Vom Behalter zum Wegschmeißer sei er geworden und habe dabei seine Begeisterung für Entrümpeln und Kompaktmöbel entdeckt. Diese Begeisterung merkt man Daniel Fuhrhop („Verbietet das Bauen“) deutlich an. Eineinhalb Stunden sprach der ehemalige Architekturverleger Ende April in München über die Frage, wieviel Platz wir eigentlich zum Wohnen brauchen. Aufhänger: Seine aktuelle Publikation aus dem oekom Verlag, in welcher der Autor 66 Raumwunder für ein entspanntes Zuhause, lebendige Nachbarschaft und grüne Städte vorstellt. Denn diese Kombination gilt mittlerweile ernsthaft als gefährdet.

Worin schliegt der Schlüssel zum anders Wohnen? Daniel Fuhrhop weiß Rat

Allein in der bayerischen Landeshauptstadt sind nach einem Bericht der Abendzeitung bereits zwei Drittel zugebaut, die Hälfte der bebauten Siedlungs- und Verkehrsfläche ist vollständig durch Asphalt, Beton und Häuser abgedichtet. Fuhrhops Fazit: Die eigene Entscheidung für den Umgang mit Platz beeinflusst u.a. den generellen Umgang mit Wohnungen. Oder anders formuliert: Jede Schublade weniger macht unsere Städte grüner. Denn woraus besteht ein neues Baugebiet? Aus Häusern mit vielen Räumen, in denen viele Schränke mit noch mehr Schubladen stehen. Darum hilft Platzsparen, Freiflächen zu bewahren.

Nicht überall erstrahlt der Beton in München in so schönem Glanz wie hier

Dass Referent bzw. Verlag für diesen Vortragsabend das Lovelace in der Münchner Innenstadt gewählt haben, mag Zufall oder kluges Marketing sein: „Ein großer ungenutzter Raum. Mitten in München. Verwandelt in ein Hotel mit 30 Zimmern und einer Vielzahl öffentlicher Räume“, heißt es in der Selbstbeschreibung auf der Webseite. Eine Zwischennutzung bis 2019, in der die Betreiber „keine Gäste, sondern Kollaborateure“ empfangen, „kein Hotel, sondern ein Happening“ anbieten möchten. Im ehemaligen Gebäude der Bayerischen Staatsbank forderte Fuhrhop die Teilnehmer ebenfalls zur Kollaboration auf: In sich gehen, sich selbst und seine Verhaltensmuster in Frage stellen, innere Klarheit gewinnen und eine bewusste Entscheidung für die Dinge treffen, die glücklich machen. Marie Kondo und viele Wegbegleiterinnen und Wegbegleiter des Minimalismus leben den Zeitgeist vor, wenngleich sie meist nicht auf das eingehen, was nach dem Ausmisten und Reduzieren kommt; anders dagegen unlängst The Minimalists in der deutschen Erstausgabe von MINIMALISM. Live a meaningful life.

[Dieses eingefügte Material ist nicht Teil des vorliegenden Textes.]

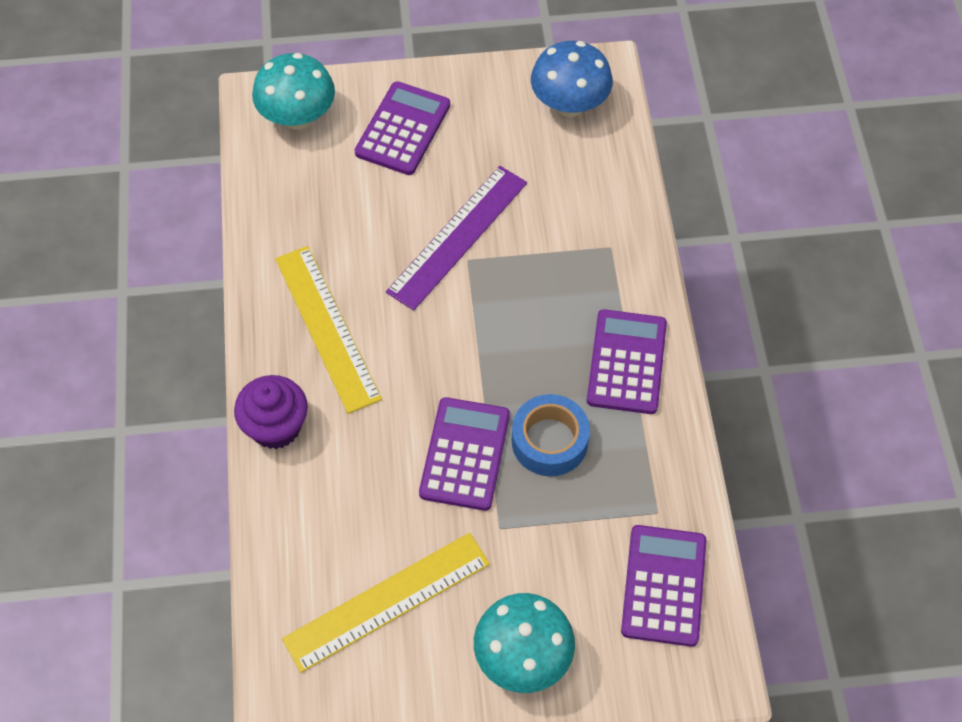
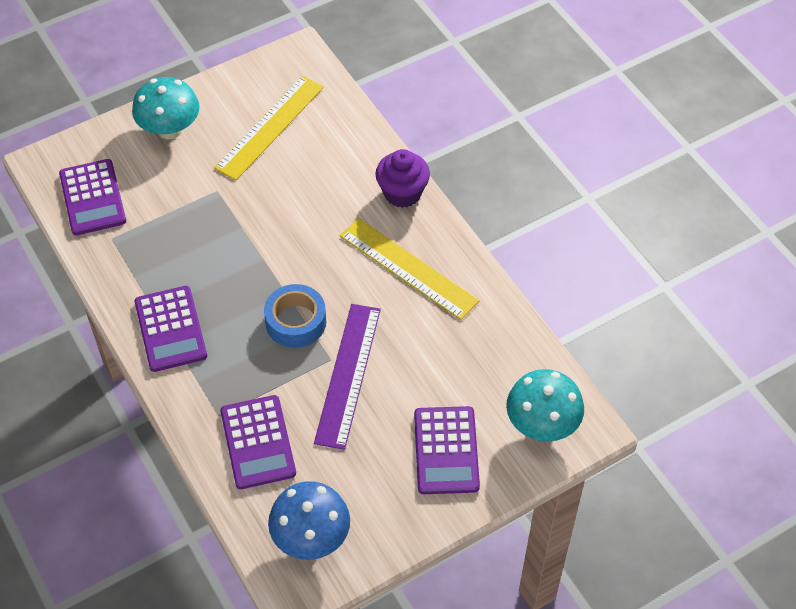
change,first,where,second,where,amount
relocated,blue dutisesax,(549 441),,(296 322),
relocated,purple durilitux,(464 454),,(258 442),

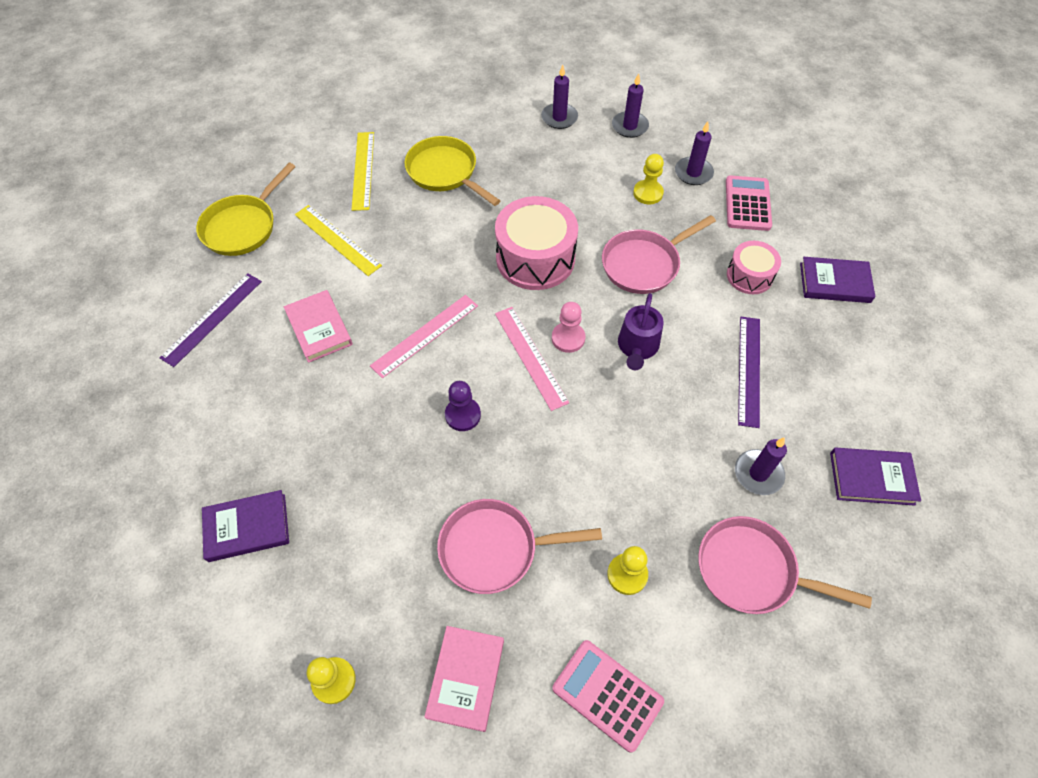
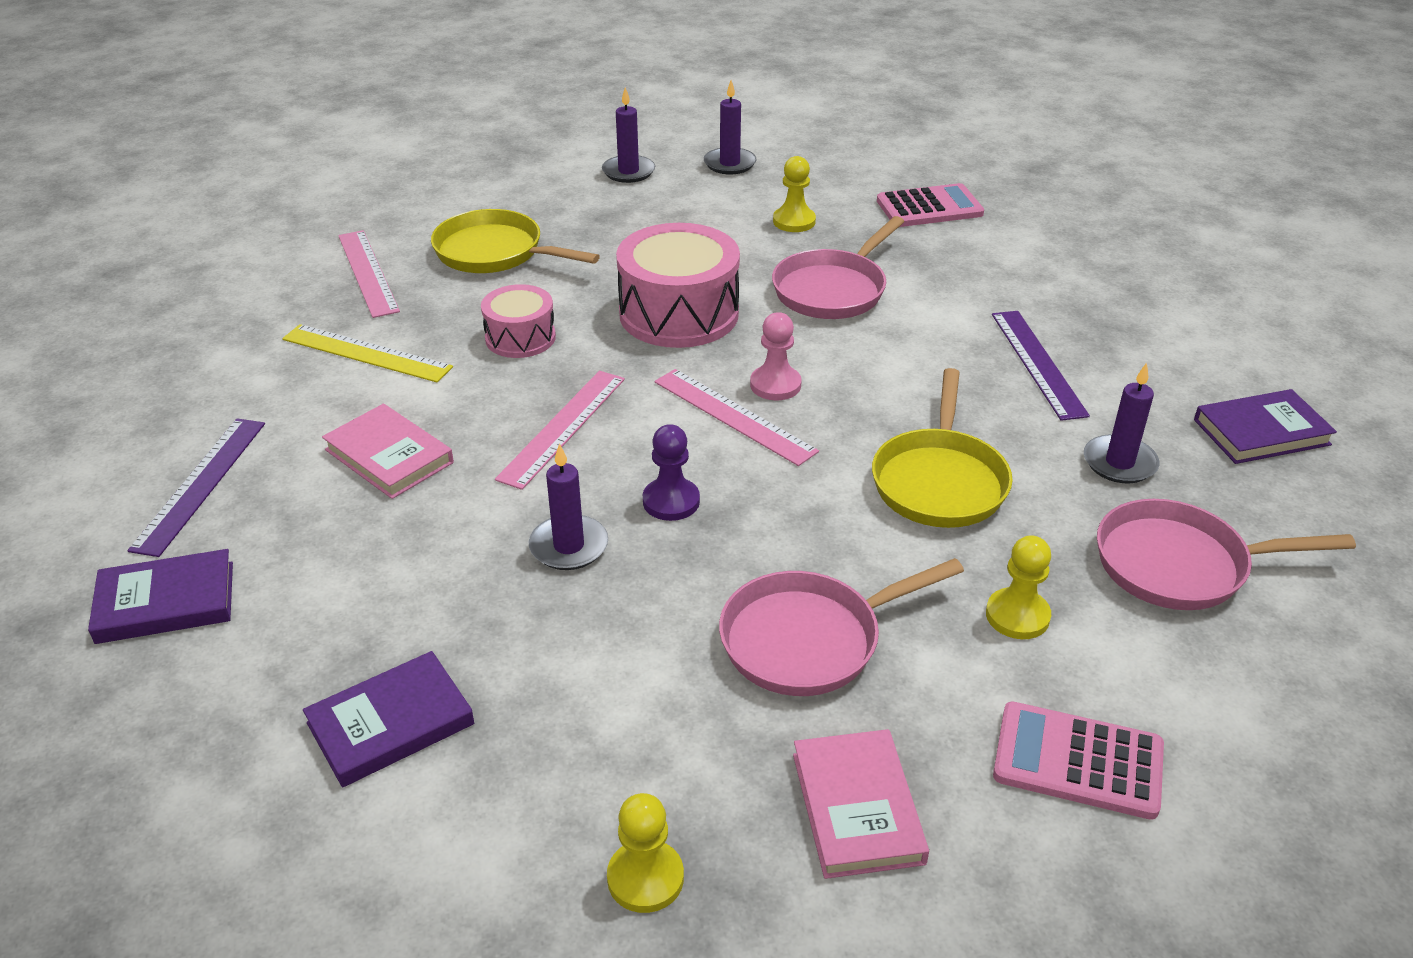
change,first,where,second,where,amount
relocated,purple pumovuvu,(693 173),,(569 546),
colour,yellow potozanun,(363 170),pink potozanun,(368 272),
relocated,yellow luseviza,(243 227),,(939 481),
spun,pink durilitux,(747 204),,(929 207),90 degrees clockwise
relocated,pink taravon,(749 276),,(520 338),
relocated,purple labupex,(834 283),,(166 602),
missing,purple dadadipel,(637 347),,,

3. Stock, Studio 2, Counter Culture: Einfach anders Wohnen im The Lovelace

Umbauen, Ausbauen, Reduzieren
Nicht umsonst widmet sich also auch Einfach anders wohnen in Kapitel 1 zunächst dem Trendthema Entrümpeln – und das auf angenehm spielerische und entspannte Weise, was die Person Daniel Fuhrhop sowohl mit der Überzeugungskraft als auch mit der Gelassenheit eines Niko Paechs ausstattet, seines Zeichens (wohl) Deutschlands bekanntester Vertreter der Postwachstumsökonomie. Wer Platz schaffen will auf Mikro- bzw. Makroebene, muss sich in vielen Fällen erst einmal den eigenen Ängsten stellen. Denn nicht das Gewinnstreben, sondern die Angst vor Verlust wirke bei vielen Menschen wie ein Hemmschuh, sagt der renommierte Psychologe Daniel Kahnemann.
Übertragen auf Entrümpeln heißt das, wir haben Angst, mit den Sachen etwas Wertvolles zu verlieren. Erst wenn wir diese Befürchtung ablegen (ein Foto des aussortierten Gegenstandes kann Loslassen und Erinnern erleichtern!), können wir befreiter über alternative Lebensmodelle nachdenken; nicht nur beim Wohnen. Doch Vorsicht, der Teufel steckt bekanntlich im Detail. Denn etliche Ratgeber zum Thema postulieren besonders im Bereich der Wohnkonzepte anti-minimalistische Ideen, etwa den Platz hinter Türen mit entsprechenden Haken oder Regalen zu nutzen: Viele Bücher mit Wohnideen sind Rümpelbücher. Rümpeln Sie nicht, sonst hört das Entrümpeln nie auf, warnt Fuhrhop, und bitten Sie Architekten, Innenarchitekten und Raumgestalter um Unterstützung, wenn es darum geht, viel Platz gut zu nutzen.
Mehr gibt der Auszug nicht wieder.